Top of ENTRIES PROVIDED
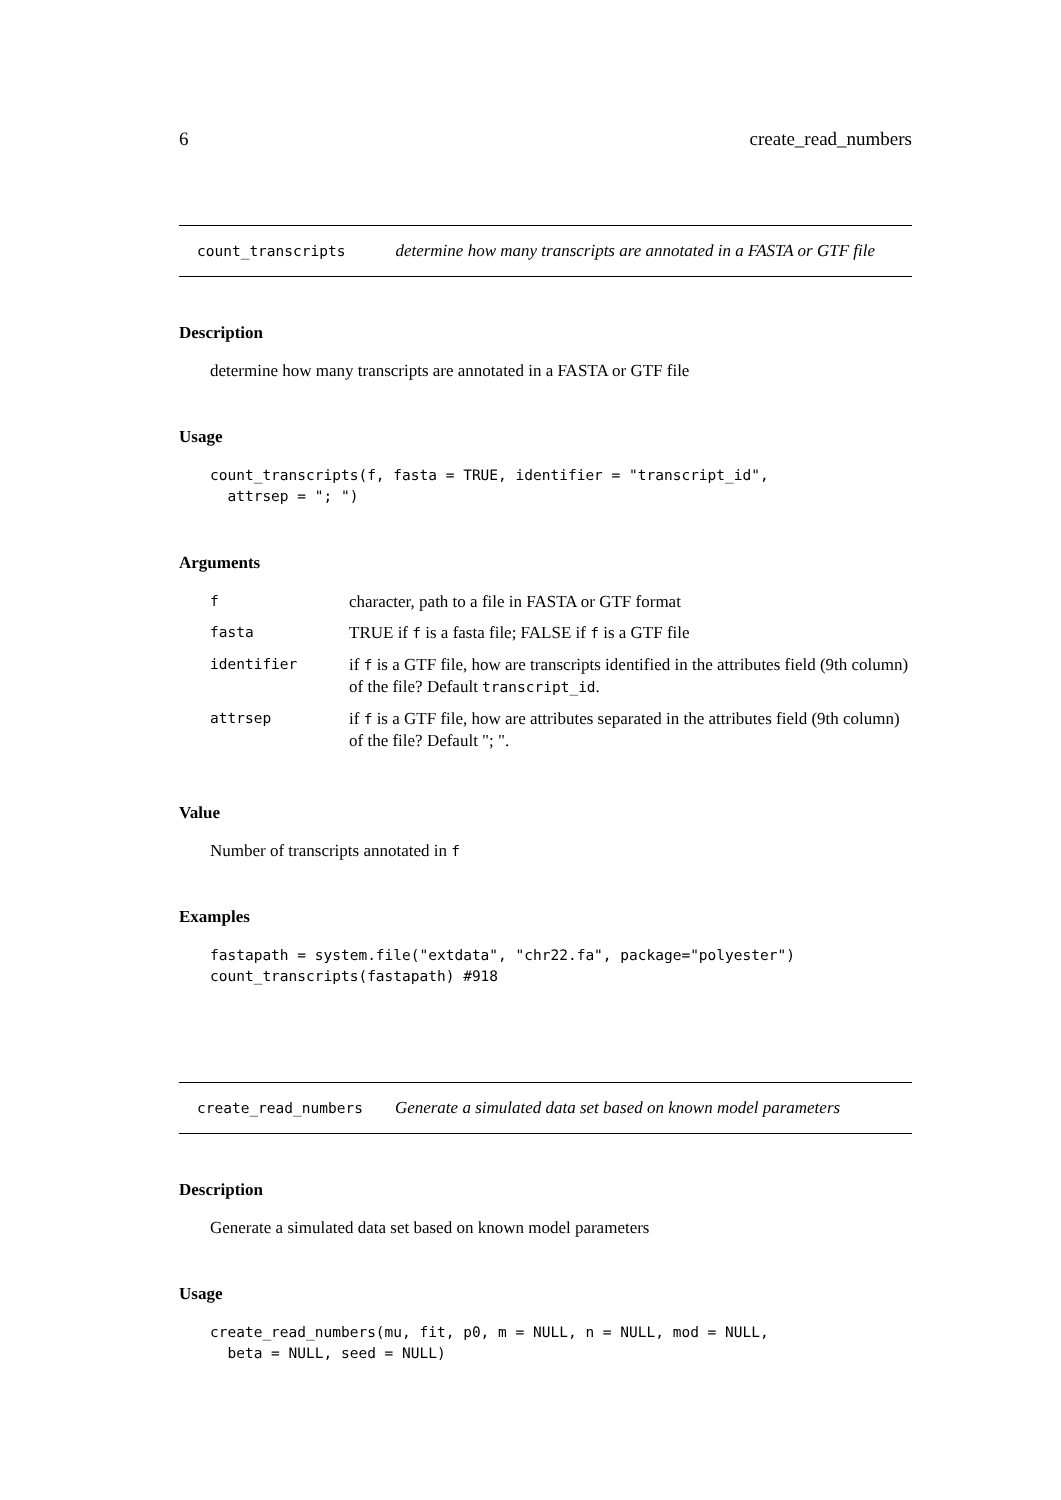6 create_read_numbers
count_transcripts determine how many transcripts are annotated in a FASTA or GTF file
Description
determine how many transcripts are annotated in a FASTA or GTF file
Usage
count_transcripts(f, fasta = TRUE, identifier = "transcript_id",
  attrsep = "; ")
Arguments
| f | character, path to a file in FASTA or GTF format |
| fasta | TRUE if f is a fasta file; FALSE if f is a GTF file |
| identifier | if f is a GTF file, how are transcripts identified in the attributes field (9th column) of the file? Default transcript_id . |
| attrsep | if f is a GTF file, how are attributes separated in the attributes field (9th column) of the file? Default "; ". |
Value
Number of transcripts annotated in f
Examples
fastapath = system.file("extdata", "chr22.fa", package="polyester")
count_transcripts(fastapath) #918
create_read_numbers Generate a simulated data set based on known model parameters
Description
Generate a simulated data set based on known model parameters
Usage
create_read_numbers(mu, fit, p0, m = NULL, n = NULL, mod = NULL,
  beta = NULL, seed = NULL)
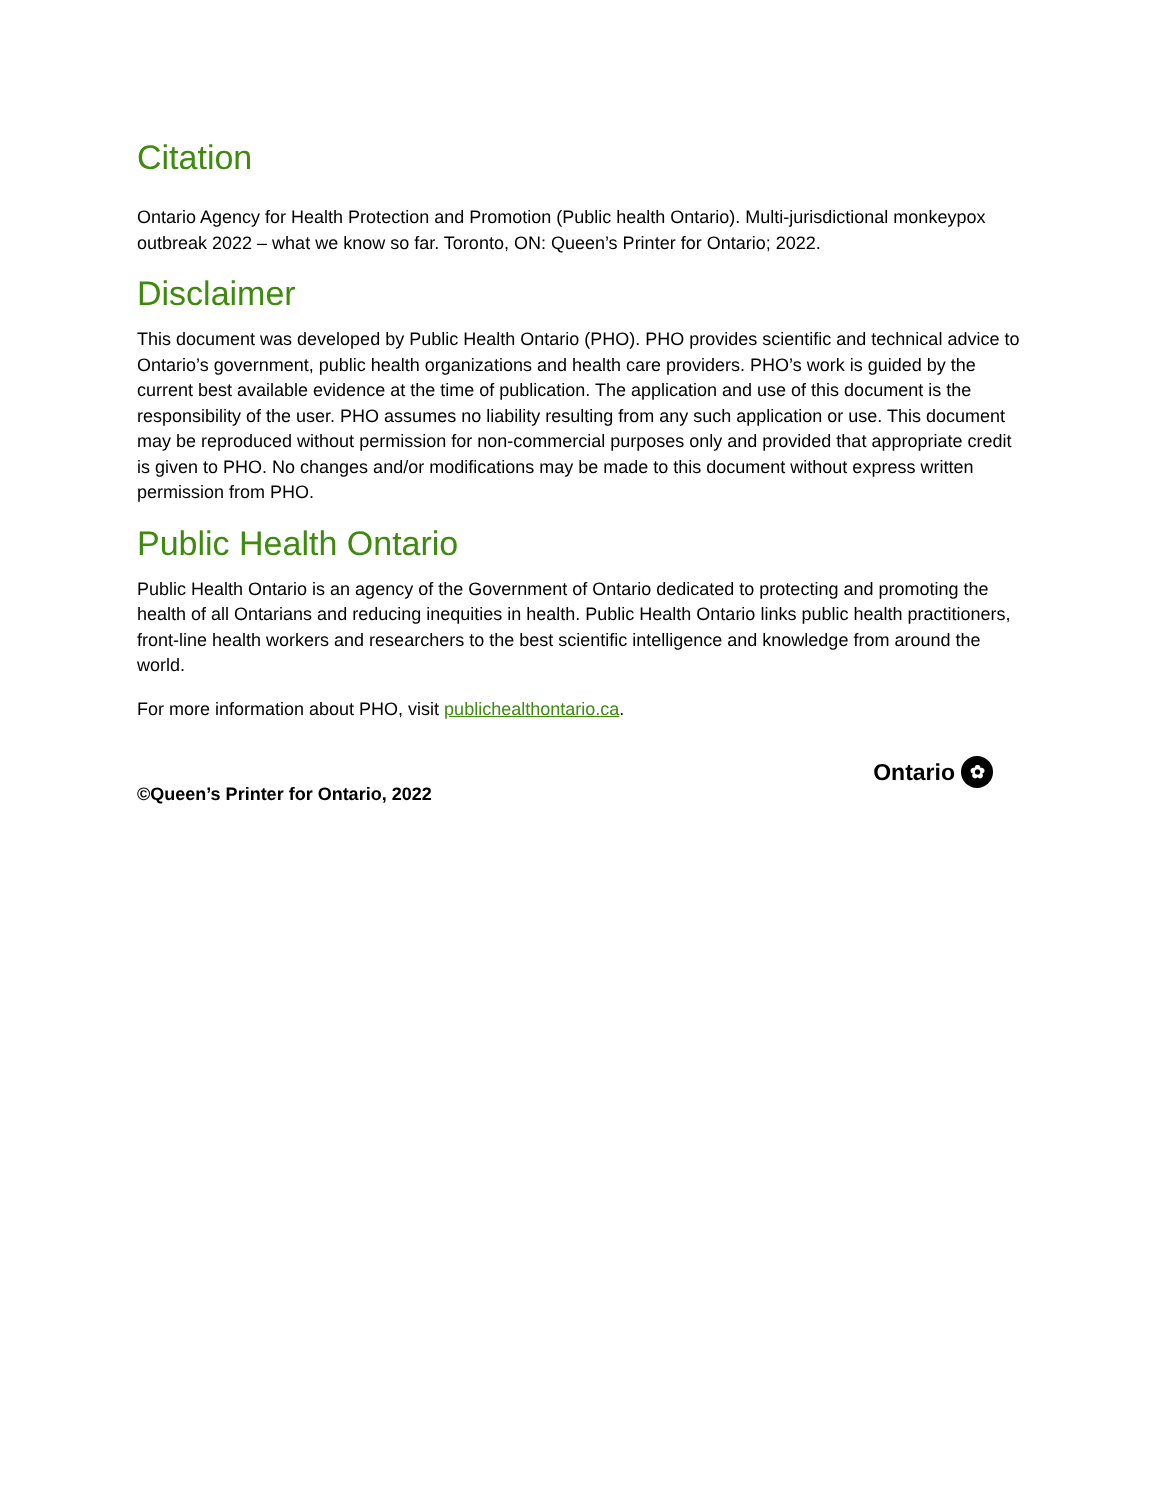Citation
Ontario Agency for Health Protection and Promotion (Public health Ontario). Multi-jurisdictional monkeypox outbreak 2022 – what we know so far. Toronto, ON: Queen’s Printer for Ontario; 2022.
Disclaimer
This document was developed by Public Health Ontario (PHO). PHO provides scientific and technical advice to Ontario’s government, public health organizations and health care providers. PHO’s work is guided by the current best available evidence at the time of publication. The application and use of this document is the responsibility of the user. PHO assumes no liability resulting from any such application or use. This document may be reproduced without permission for non-commercial purposes only and provided that appropriate credit is given to PHO. No changes and/or modifications may be made to this document without express written permission from PHO.
Public Health Ontario
Public Health Ontario is an agency of the Government of Ontario dedicated to protecting and promoting the health of all Ontarians and reducing inequities in health. Public Health Ontario links public health practitioners, front-line health workers and researchers to the best scientific intelligence and knowledge from around the world.
For more information about PHO, visit publichealthontario.ca.
©Queen’s Printer for Ontario, 2022
Ontario ✿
Bottom of ENTRIES PROVIDED
__EXERCISE__. Your answer should consist of copies of the lines above that include the string "column".

__RESULT OF THE TASK__.
| identifier | if f is a GTF file, how are transcripts identified in the attributes field (9th column) of the file? Default transcript_id . |
| attrsep | if f is a GTF file, how are attributes separated in the attributes field (9th column) of the file? Default "; ". |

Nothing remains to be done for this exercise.